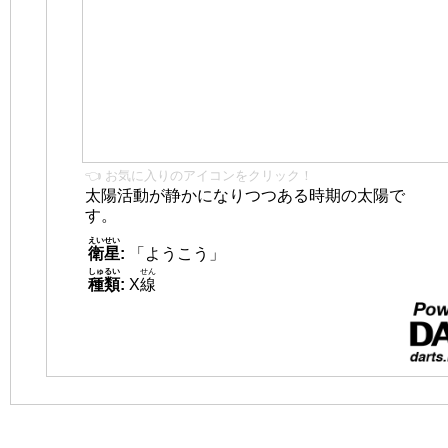
👈 お気に入りのアイコンをクリック！
太陽活動が静かになりつつある時期の太陽で
す。
えいせい
衛星
:
「ようこう」
しゅるい
せん
種類
:
X
線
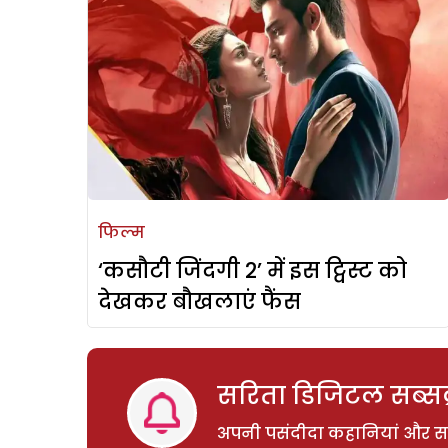
फिल्म
‘कसौटी जिंदगी 2’ में इस ट्विस्ट को
देखकर बौखलाएं फैंस
सरिता डिजिटल सब्सक्
अपनी पसंदीदा कहानियां और साम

-------------------------

▶ Brief
Recast the lines of text read from all the records above as a numbered list, leaving out blank lines and omitting the pictures.

▶ Finished exercise
1. 👈 お気に入りのアイコンをクリック！
2. 太陽活動が静かになりつつある時期の太陽で
3. す。
4. えいせい
5. 衛星
6. :
7. 「ようこう」
8. しゅるい
9. せん
10. 種類
11. :
12. X
13. 線
14. फिल्म
15. ‘कसौटी जिंदगी 2’ में इस ट्विस्ट को
16. देखकर बौखलाएं फैंस
17. सरिता डिजिटल सब्सक्
18. अपनी पसंदीदा कहानियां और साम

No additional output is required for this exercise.